I wasn't familiar with the original but that shouldn't have made any difference anyway since you are asking for a response to your own piece of work.

There are some good points - apart from a few awkward phrases you write well enough and keep the story moving along. And you manage to cram a lot into quite a short story - but that's where things start to fall apart.
Using so many cheques as a basis for a short story is never going to work because there's far too much trivial detail that hinders the plot instead of keeping it moving.

My advice would have been to concentrate on just one element of the story instead of trying to link every single transaction. It just becomes a pointless exercise in linking one cheque to the next by the shortest route possible - hardly rivetting reading. Why? because there is far too much happening in too short a space of time. There's enough material here for two or three short stories and you feed us so many petty details that have no bearing on the plot itself that the reader's head is left spinning. It's like watching a DVD at 3 or 4 times its normal speed.

Your obsession with monetary details is also hugely distracting. What does it matter that $25,000 is $300,000 in today's money? You throw around vast sums of money throughout the story so that it all becomes meaningless. And the gangster's demands for just $126 - TWICE - hilarious. As if anything of the sort could ever happen in real life.

This is where your story really falls down - you have managed to account for every expense but none of the story is remotely believeable because you rush from one cheque to the next. The characters are indistinguishable from each other (as are all the wives who pass by). L Sr's honeymoon in Hawaii comes almost immediately after the proposal (the divorce over and done with in the blink of an eye). And L Jr's difficult decision to splash out on an expensive box of chocolates (wow - the extravagence!!!!) followed by a pistol and some boots with diamonds on their spurs. What planet did these people actually live on? It obviously wasn't planet Earth.

The plot then becomes even more absurd - hiring assassins, marrying Flossie then when he gets tired of her marrying Marie (why does he need to be married twice for God's sake??), and then being dumped in a basement before the doctor who was present at his birth (one of the world's most eminent, obviously) fails to save his life.

You no doubt succeeded in accounting for every cheque - and perhaps that was the point of the puzzle. But this story is so far-fetched and bizarre it isn't even a very good example of bad writing.
I suggest you try to write an original story using your own imagination for inspiration rather relying on something so artificial to drive your plot. On the basis of this your writing is fine - but your plot development stinks.

H

----------


## moonbird

Hillwalker you always offer such good advice. I always hate it when people critique my work and just say "Wonderful! Don't change a thing!" You offer actual suggestions to my writing. I agree with much of what you said, and I feel I must offer an explanation of myself. I must apologize for the painstaking documentation of every single cheque; I hope you don't think I'm simple making up excuses, but that mistake I actually knew about when I posted it. I haven't the faintest idea of how old you are, but I'm assuming you're an adult, so think back to high school. Didn't you have at least one teacher who you couldn't stand? Introducing my English teacher. She's one of those old, by-the-book teachers. You know the type.
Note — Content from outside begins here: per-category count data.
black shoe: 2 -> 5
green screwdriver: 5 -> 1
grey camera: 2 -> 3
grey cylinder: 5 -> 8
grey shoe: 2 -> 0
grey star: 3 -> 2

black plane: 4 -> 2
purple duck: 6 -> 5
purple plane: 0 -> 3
Anyway, when I wrote a rough draft of my story, it was actually more similar to what you described: a piece that follows the basic theme of the cheques, but does not explain in detail every single one. I felt pretty confident with it. However, when my teacher handed it back it was covered in red pen. She basically said I was to only write what I could directly infer from the cheques. (Can you see why she's my least favorite teacher?) My rough draft was handwritten, so when I typed it I made some changes that would please my teacher. I got a good grade on it but was less satisfied with my piece. I probably should have explained this in the first place, and I apologize for that. Anyways, thanks for your advice!

----------


## hillwalker

No need to apologise - ever! And I'm pleased you took my advice in the spirit it was given.
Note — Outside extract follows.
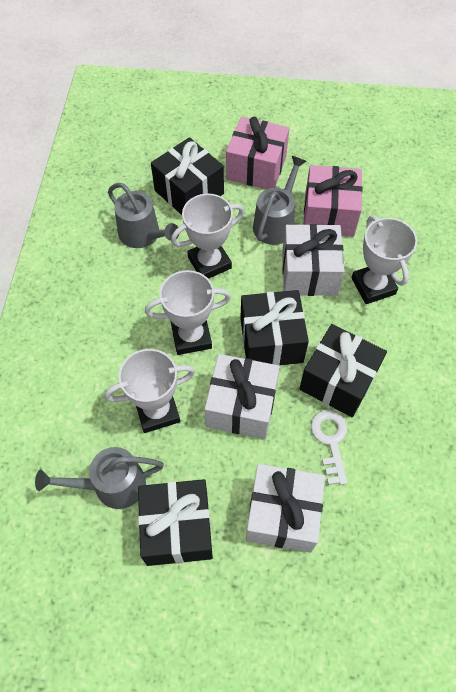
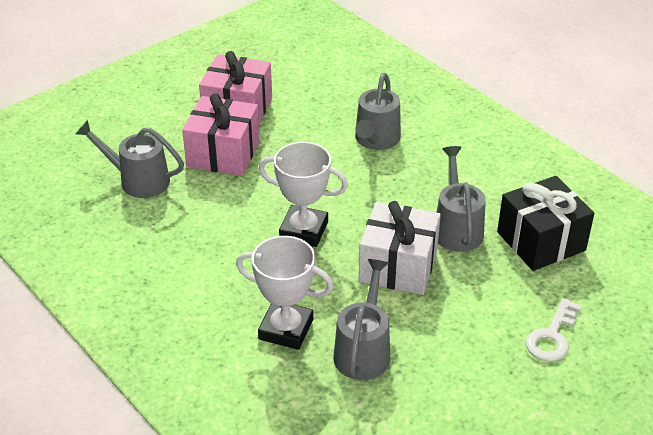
black gift: 4 -> 1
grey watering can: 3 -> 4
white gift: 3 -> 1
white trophy: 4 -> 2

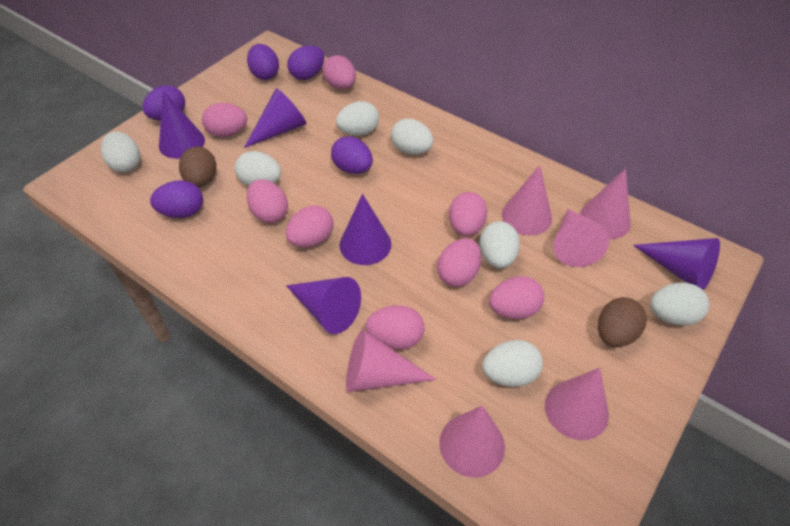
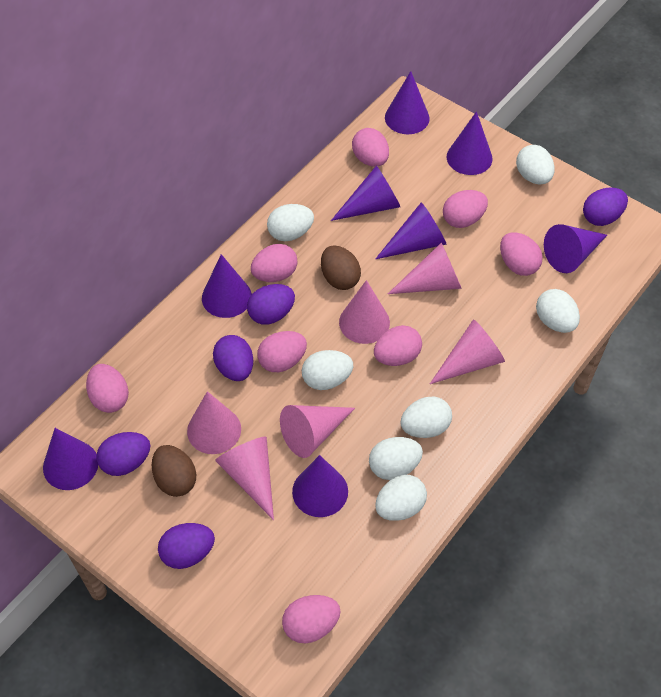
purple cone: 5 -> 8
As I surmised, you were restricted by the requirements to account for every cheque and gave it your best shot. At least you were astute enough to realise so many cheques would make it difficult to create a meaningful story and went with your instincts for your first attempt. It's a shame your teacher doesn't award marks for initiative and common sense. Surely you inferred that there was a story behind all those cheques that could be better told without accounting for every single transaction.

Still, you also had the sense to follow her instructions to the letter and gained the marks. There's no shame in selling out - editors often have a similar way of demanding you write in their style rather than your own.
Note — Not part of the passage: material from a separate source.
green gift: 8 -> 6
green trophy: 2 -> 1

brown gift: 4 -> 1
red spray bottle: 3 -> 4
Keep up with your writing and good luck with it,

H

----------


## storypeddler

(see below)

----------


## storypeddler

Just food for thought...

I had a somewhat different reading of the piece. I saw it as a wealthy father continually bailing out a spoiled, reckless son---from buying him toys to keep him occupied to paying off some girl the son got pregnant to intervening to cover his foolish gambling debts with a no-nonsense bookie. Ultimately, the son learns nothing, makes a shambles of his own marriage with an affair, again gets in over his head with gamblers, and is killed, leaving his father to bury him and sort through the wasted life he enabled. 

What do you think?

----------


## kiz_paws

> Just food for thought...
> 
> I had a somewhat different reading of the piece. I saw it as a wealthy father continually bailing out a spoiled, reckless son---from buying him toys to keep him occupied to paying off some girl the son got pregnant to intervening to cover his foolish gambling debts with a no-nonsense bookie. Ultimately, the son learns nothing, makes a shambles of his own marriage with an affair, again gets in over his head with gamblers, and is killed, leaving his father to bury him and sort through the wasted life he enabled. 
> 
> What do you think?


Yup, I think that is the gist of it.

----------